== Lista de tarefas ==
**a.** Transcreva do texto sobre impugnações ao laudo pericial o trecho que vai de "Impugnações após o" até "cirurgião-dentista.".
**b.** De acordo com o texto sobre impugnações ao laudo pericial, em qual modalidade a maioria das impugnações se apresentará?

== Trecho exibido ==

*****

Impugnações após o laudo pericial e suas quatro
modalidades
O
lado ruim da perícia judicial: faremos inimigos. Nada demais. Você não acabará
como habitante de um túmulo porque não gostaram do que escrevemos.
Por André Eduardo
Amaral Ribeiro[1],
cirurgião-dentista.
#quesitos
#periciajudicial #odontologia
As
movimentações processuais após a juntada do laudo talvez sejam inúteis para
nosso aprendizado. Se o laudo foi conclusivo – como sempre deve ser – algumas
das partes não gostará da conclusão precisa e apresentará sua contestação
ilógica contra o laudo, a chamada impugnação. Por isso, é essencial apresentar
bons quesitos fundamentados com literatura odontológica na sua primeira
oportunidade. Não confie em apresentar quesitos suplementares – aqueles depois
do laudo – são sempre mais fracos que os antecipados. Tudo no Direito deveria
ser feito com antecipação. Assim, os perdedores apresentarão uma impugnação non
sense e que nada os ajudará a vencer o litígio.
Ambos
os lados terão direito a um manifestarão, por um despacho no qual o juiz abre
um prazo para as partes comentarem o laudo pericial. Uma delas concordará com o
laudo, por ser obviamente favorável. Já o lado contrário irá se irritar, talvez
não saiba perder ou admitir que não apresentou os melhores quesitos
antecipadamente. Poderá baixar o nível do debate e começar a ofender. Vejamos
quais as quatro modalidades de uma impugnação.
Protelatória (1) : a maioria se
apresentará nessa modalidade. O advogado leu que a conclusão está contrária ao
seu cliente e não tem capacidade para impugná-la, seja por não dispor de
argumentos científicos por falta de um assistente técnico; ou talvez, por puro
costume. Existem alguns escritórios que impugnam tudo. Se o juiz manda intimar
uma testemunha para comparecer, o escritório impugna. Se a parte pede um prazo
de dez dias, o escritório argumenta que aquele prazo é nocivo para seu cliente.

*****

== Linhas de dados ==
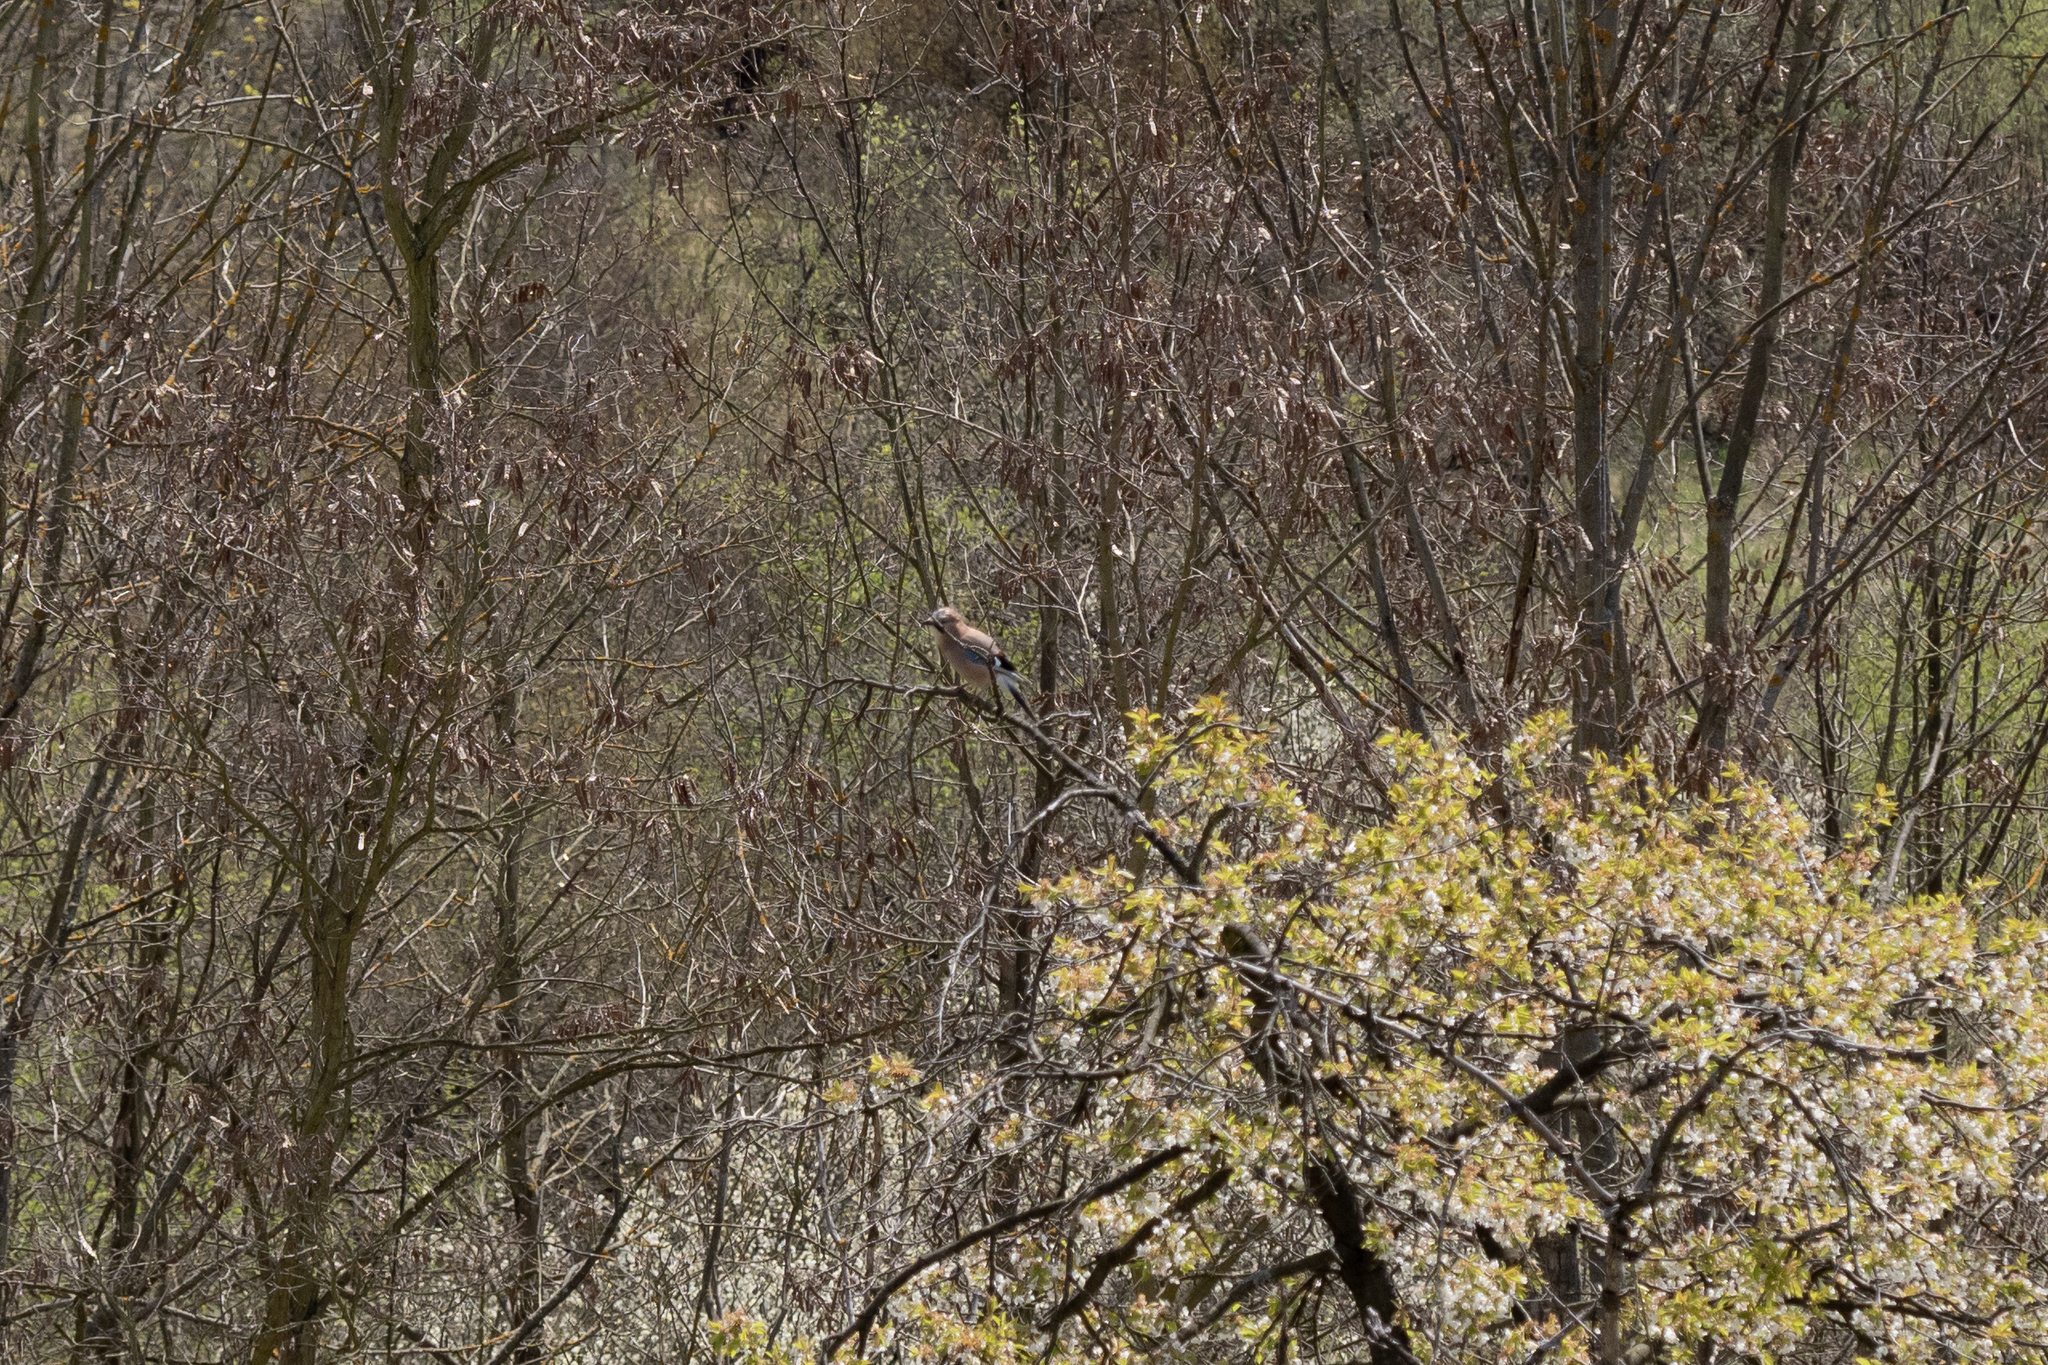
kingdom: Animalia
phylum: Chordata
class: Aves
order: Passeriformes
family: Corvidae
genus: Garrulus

*****

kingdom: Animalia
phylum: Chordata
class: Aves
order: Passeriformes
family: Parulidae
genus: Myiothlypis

*****

== Resultados ==
**a.**
Impugnações após o laudo pericial e suas quatro
modalidades
O
lado ruim da perícia judicial: faremos inimigos. Nada demais. Você não acabará
como habitante de um túmulo porque não gostaram do que escrevemos.
Por André Eduardo
Amaral Ribeiro[1],
cirurgião-dentista.

**b.** A maioria se apresentará na modalidade protelatória.